▶ [Instructions]
**a.** Edit the part of the article on Myanmar's new president that opens with the words containing "Mr. Win Myint stepped" and closes with "president on Friday.", changing "Friday" to "Monday".
**b.** Resume the article on Myanmar's new president, writing on from its final sentence.

▶ [Passage provided]
_ _ _

MYANMAR PICKS A NEW PRESIDENT, BUT HE’LL STILL BE NO. 2
Myanmar’s Parliament chose U Win Myint to be the country’s new president, a mostly ceremonial post. |
A longtime loyalist to Myanmar’s civilian
leader, Daw Aung San Suu Kyi, was chosen on Wednesday to be the country’s new
president, a largely ceremonial role in which he is expected to be the official
conduit for her authority.
The new
president, U Win Myint, will succeed U Htin Kyaw, 71, who resigned last week
after two years on the job. Mr. Htin Kyaw was widely regarded as an honest but
powerless functionary who did the bidding of Ms. Aung San Suu Kyi, a Nobel
Peace laureate who has been condemned globally for her acquiescence to the
military’s ethnic cleansing of Rohingya Muslims.
Mr. Win
Myint, a 66-year-old lawyer, is expected to perform in a similar fashion. As
president, he will be constrained by both the military-drafted Constitution and
the strong hand of Ms. Aung San Suu Kyi.
Parliament
chose him from a field of three candidates during a two-hour session in which
his character and qualifications for the job were not mentioned.
Also not
discussed were his stands on such pressing issues as the ethnic cleansing of
the Rohingya in Rakhine State, a growing crackdown on freedom of speech, a
struggling economy and continued fighting between the military and several
ethnic groups.
Ms. Aung San Suu Kyi, 72, made a rare
appearance in Parliament to observe the vote, joined by Mr. Win Myint.
After the vote, reporters asked him to
comment on his election but he merely smiled and waved before leaving.
Mr. Win Myint stepped down last week
as the speaker of Parliament’s lower house in anticipation of his new position.
He is scheduled to be sworn in as president on Friday.

_ _ _

Lines of data
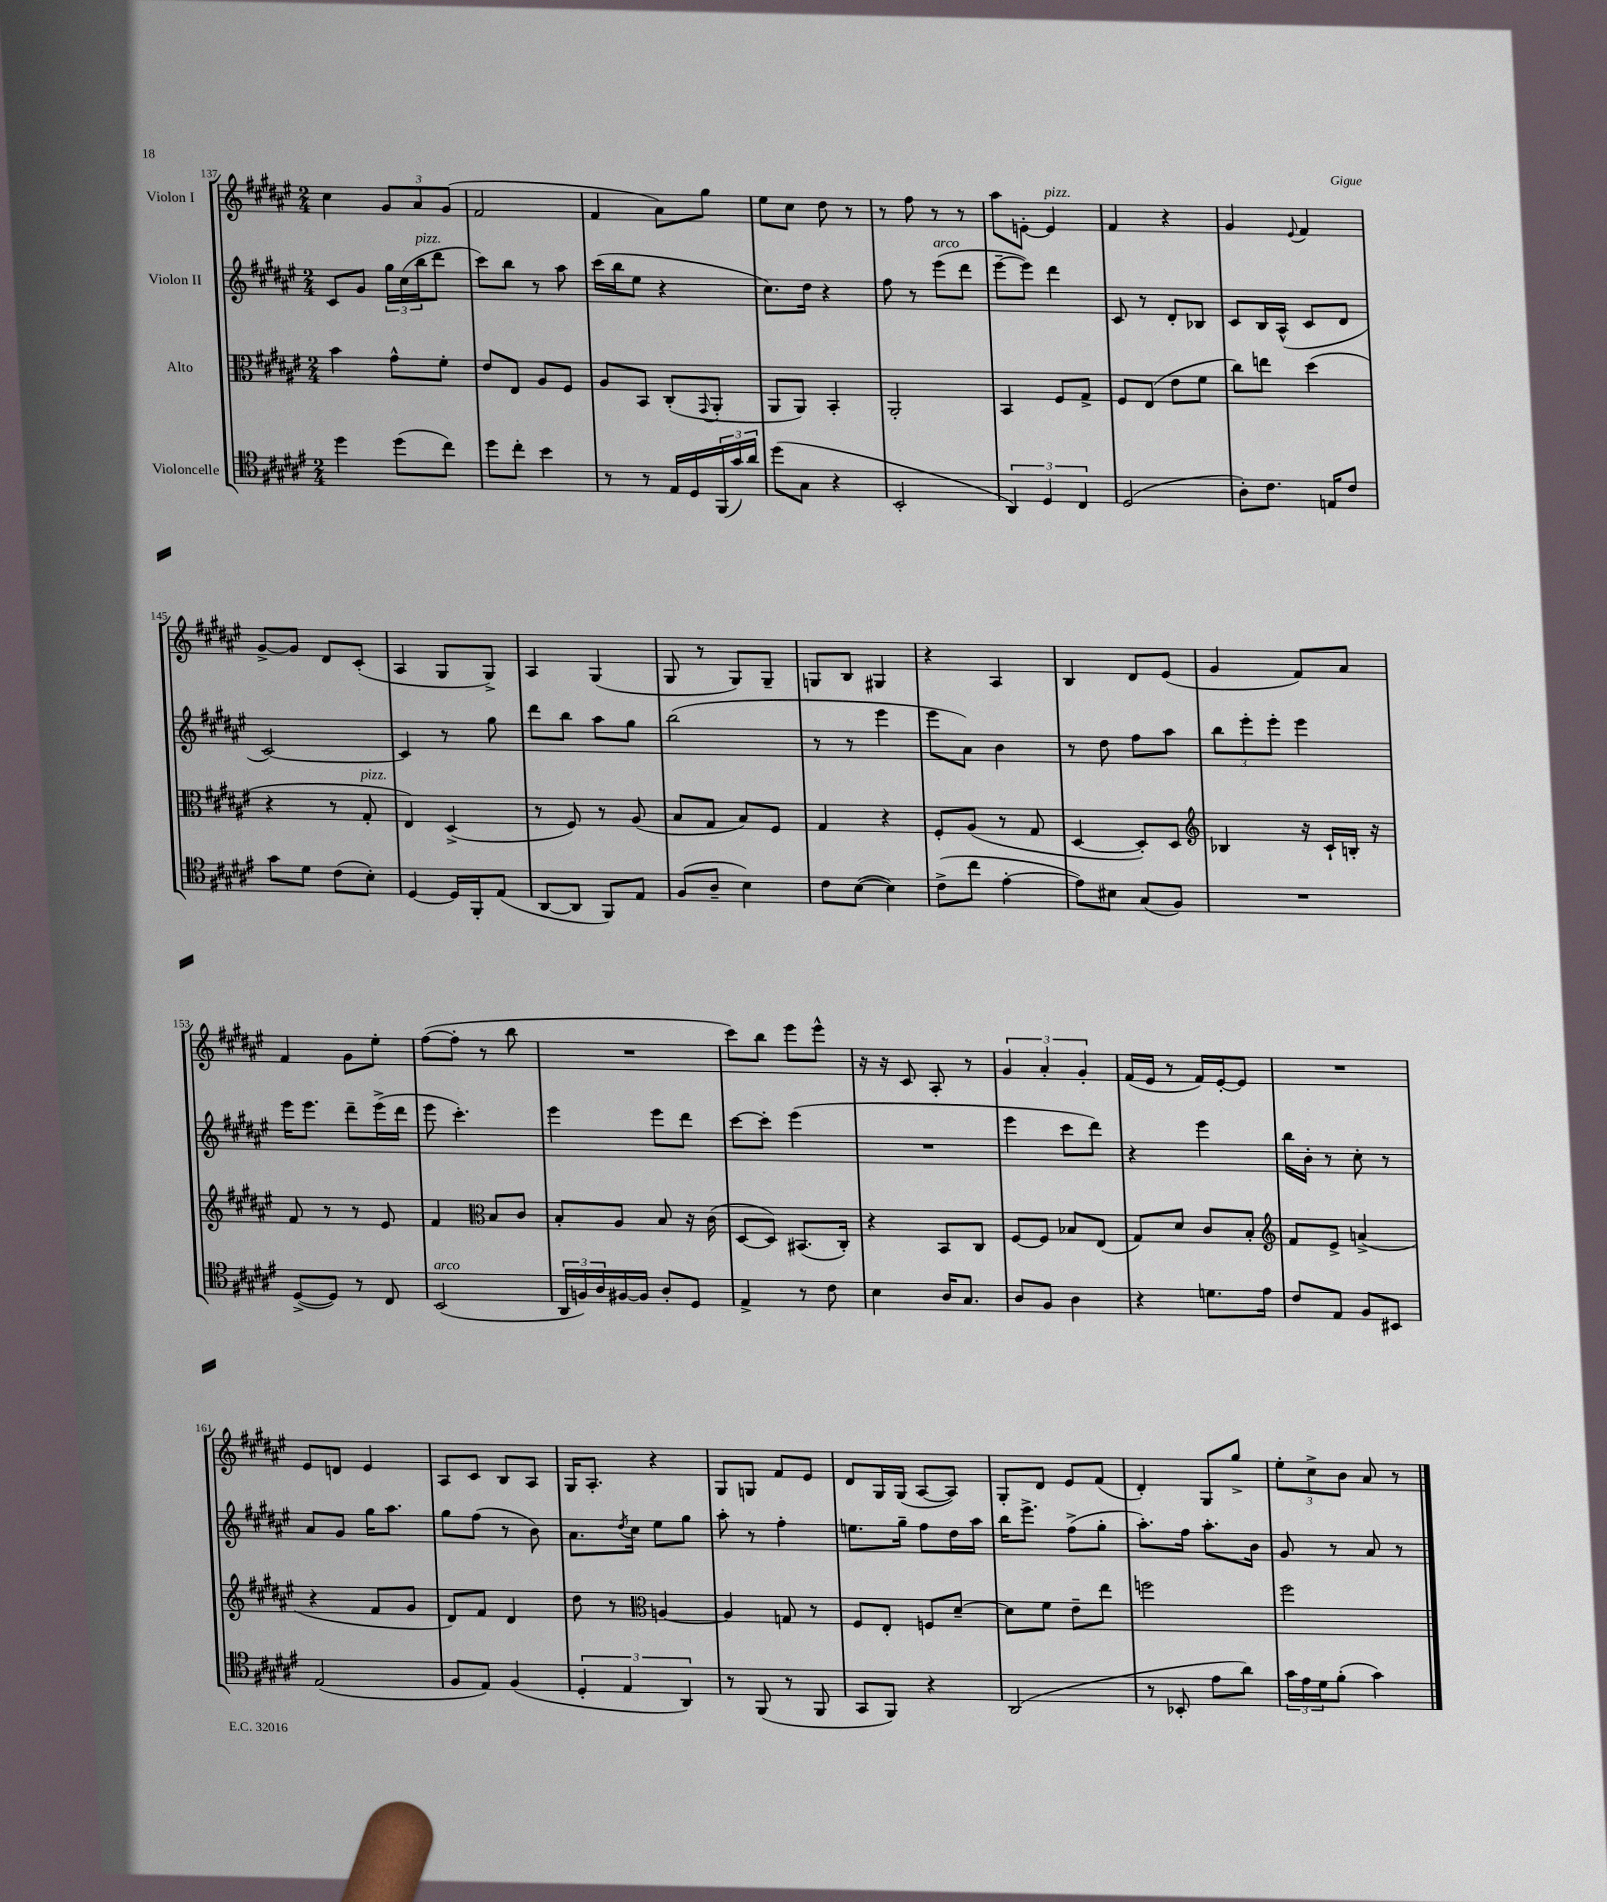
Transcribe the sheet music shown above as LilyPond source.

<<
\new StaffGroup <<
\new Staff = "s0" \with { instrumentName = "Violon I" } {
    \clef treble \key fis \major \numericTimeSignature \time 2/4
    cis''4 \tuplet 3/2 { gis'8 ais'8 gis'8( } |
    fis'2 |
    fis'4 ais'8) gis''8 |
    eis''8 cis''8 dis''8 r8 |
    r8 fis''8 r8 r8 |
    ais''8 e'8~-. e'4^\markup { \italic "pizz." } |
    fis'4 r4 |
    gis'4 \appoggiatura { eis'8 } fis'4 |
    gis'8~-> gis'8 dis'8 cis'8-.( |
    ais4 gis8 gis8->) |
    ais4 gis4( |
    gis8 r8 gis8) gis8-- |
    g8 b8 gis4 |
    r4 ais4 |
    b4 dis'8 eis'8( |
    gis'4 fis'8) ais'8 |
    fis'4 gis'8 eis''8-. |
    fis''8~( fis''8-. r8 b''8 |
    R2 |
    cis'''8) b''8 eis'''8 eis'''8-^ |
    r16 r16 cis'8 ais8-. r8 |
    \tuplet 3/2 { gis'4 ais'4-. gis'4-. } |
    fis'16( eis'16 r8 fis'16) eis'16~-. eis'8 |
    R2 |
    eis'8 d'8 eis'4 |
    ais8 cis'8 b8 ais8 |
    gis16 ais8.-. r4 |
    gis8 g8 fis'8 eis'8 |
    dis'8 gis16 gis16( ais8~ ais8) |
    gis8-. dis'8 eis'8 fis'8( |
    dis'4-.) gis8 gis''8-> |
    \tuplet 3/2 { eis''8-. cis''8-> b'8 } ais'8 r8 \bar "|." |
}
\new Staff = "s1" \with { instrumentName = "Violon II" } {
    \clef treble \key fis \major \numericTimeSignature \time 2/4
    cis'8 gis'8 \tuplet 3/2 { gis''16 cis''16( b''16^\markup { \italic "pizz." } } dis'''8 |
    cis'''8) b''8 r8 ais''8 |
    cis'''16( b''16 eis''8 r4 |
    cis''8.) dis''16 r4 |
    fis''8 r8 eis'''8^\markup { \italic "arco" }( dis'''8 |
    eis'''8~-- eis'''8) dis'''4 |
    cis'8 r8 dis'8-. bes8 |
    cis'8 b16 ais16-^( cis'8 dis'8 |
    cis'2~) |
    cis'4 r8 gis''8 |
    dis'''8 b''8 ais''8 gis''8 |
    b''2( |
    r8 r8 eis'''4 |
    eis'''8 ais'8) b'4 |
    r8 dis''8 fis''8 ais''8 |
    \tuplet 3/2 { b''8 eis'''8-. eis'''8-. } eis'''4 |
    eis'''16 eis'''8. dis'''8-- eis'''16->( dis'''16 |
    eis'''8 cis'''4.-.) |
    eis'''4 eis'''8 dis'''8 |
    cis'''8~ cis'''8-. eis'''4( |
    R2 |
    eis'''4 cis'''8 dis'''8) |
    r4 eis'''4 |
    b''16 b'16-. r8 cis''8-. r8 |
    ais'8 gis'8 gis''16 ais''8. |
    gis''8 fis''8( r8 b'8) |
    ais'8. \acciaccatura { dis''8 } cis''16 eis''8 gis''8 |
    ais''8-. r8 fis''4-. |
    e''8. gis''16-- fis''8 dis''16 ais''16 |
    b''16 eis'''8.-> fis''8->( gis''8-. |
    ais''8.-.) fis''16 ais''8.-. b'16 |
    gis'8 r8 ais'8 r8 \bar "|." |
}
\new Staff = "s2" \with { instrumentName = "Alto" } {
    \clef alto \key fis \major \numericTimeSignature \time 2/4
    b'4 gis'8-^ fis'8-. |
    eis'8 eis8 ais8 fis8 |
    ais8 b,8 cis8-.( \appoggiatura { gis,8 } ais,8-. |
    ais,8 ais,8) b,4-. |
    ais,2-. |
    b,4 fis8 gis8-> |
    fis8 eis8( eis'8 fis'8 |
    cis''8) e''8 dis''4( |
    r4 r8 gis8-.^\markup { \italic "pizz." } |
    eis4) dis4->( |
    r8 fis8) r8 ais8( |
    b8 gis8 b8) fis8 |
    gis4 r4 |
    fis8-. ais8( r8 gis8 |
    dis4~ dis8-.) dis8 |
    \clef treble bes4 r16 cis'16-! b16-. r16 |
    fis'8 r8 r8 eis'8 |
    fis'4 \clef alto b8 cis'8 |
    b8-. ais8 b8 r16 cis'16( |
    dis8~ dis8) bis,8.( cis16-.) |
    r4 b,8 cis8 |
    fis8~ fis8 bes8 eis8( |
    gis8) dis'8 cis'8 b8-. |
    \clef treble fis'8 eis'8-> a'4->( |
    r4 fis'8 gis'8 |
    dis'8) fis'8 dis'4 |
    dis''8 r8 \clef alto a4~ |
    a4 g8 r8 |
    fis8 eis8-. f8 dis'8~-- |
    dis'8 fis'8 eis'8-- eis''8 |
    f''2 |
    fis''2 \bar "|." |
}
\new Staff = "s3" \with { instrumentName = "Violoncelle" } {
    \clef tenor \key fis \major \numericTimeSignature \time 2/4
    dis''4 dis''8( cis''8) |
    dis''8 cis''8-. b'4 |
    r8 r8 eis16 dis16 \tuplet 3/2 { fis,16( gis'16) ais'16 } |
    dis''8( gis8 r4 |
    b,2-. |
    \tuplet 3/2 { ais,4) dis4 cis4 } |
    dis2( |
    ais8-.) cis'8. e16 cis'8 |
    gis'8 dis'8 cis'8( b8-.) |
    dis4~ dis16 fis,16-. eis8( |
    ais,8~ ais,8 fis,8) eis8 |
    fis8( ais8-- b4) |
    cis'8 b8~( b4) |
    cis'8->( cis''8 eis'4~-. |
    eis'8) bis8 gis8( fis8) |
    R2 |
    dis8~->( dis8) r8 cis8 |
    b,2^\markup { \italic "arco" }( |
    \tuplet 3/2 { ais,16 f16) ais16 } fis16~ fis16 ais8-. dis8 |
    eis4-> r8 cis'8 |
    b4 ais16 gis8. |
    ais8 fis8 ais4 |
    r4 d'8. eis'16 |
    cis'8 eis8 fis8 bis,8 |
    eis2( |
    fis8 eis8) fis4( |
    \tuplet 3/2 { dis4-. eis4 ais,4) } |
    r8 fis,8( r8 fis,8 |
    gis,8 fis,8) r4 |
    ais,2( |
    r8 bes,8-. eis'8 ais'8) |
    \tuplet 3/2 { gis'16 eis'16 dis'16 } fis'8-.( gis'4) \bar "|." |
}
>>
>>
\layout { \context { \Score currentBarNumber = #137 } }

_ _ _

▶ [Results by task]
**a.**
Mr. Win Myint stepped down last week
as the speaker of Parliament’s lower house in anticipation of his new position.
He is scheduled to be sworn in as president on Monday.

**b.**
The former president, Mr. Htin Kyaw,
who has been in poor health, did not explain his reason for resigning. But his
wife, Daw Su Su Lwin, who is also a member of Parliament, told reporters last
week that it was not for health reasons and suggested he was not happy in his
role.
“He thinks he should resign, that’s
why he resigned,” she said. “This is all his decision. He never intended to be
president. He hoped that he would have to take the position of president for
only three to six months.”
As with so much about Myanmar, the
political maneuvering is shaped by the military-drafted Constitution.
Among other things, it prohibits Ms.
Aung San Suu Kyi from serving as president because her children are foreign
citizens. After her party’s landslide victory in 2015, she sought to get around
the ban by naming herself state counselor, a post not included in the
Constitution, and declaring herself to be “above the president.”
The Constitution also creates a
divided government in which the army commander in chief appoints a quarter of
Parliament’s members and three powerful cabinet members and reports to no
civilian authority.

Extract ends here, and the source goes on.